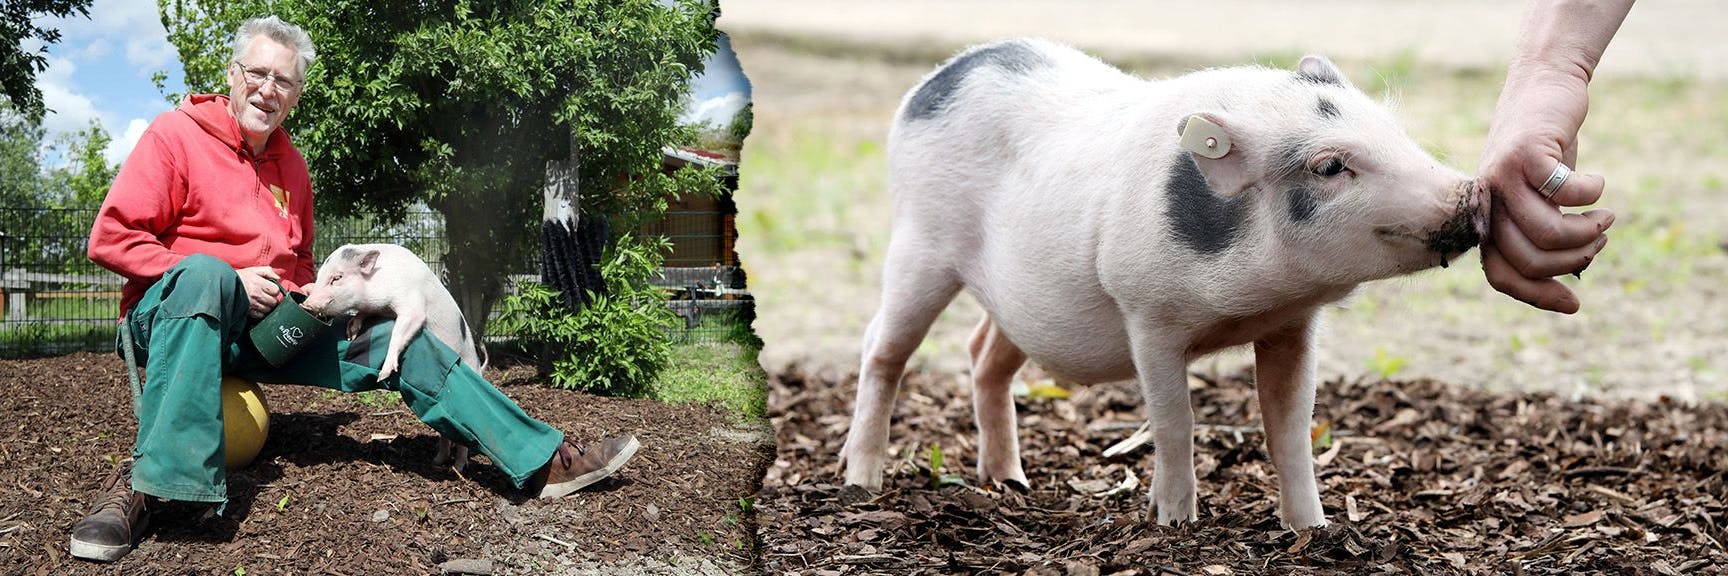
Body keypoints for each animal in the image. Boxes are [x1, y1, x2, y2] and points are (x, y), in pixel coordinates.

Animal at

* * *

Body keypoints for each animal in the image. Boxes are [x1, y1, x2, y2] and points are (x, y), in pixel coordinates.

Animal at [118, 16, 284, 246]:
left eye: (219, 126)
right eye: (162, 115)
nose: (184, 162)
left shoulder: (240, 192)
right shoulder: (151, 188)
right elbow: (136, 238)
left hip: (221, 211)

* * *

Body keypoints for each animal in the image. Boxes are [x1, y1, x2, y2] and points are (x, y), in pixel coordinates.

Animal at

What the task requires: The only acceptable answer is a number: how many lines of the listing contain the word "right".

Final answer: 3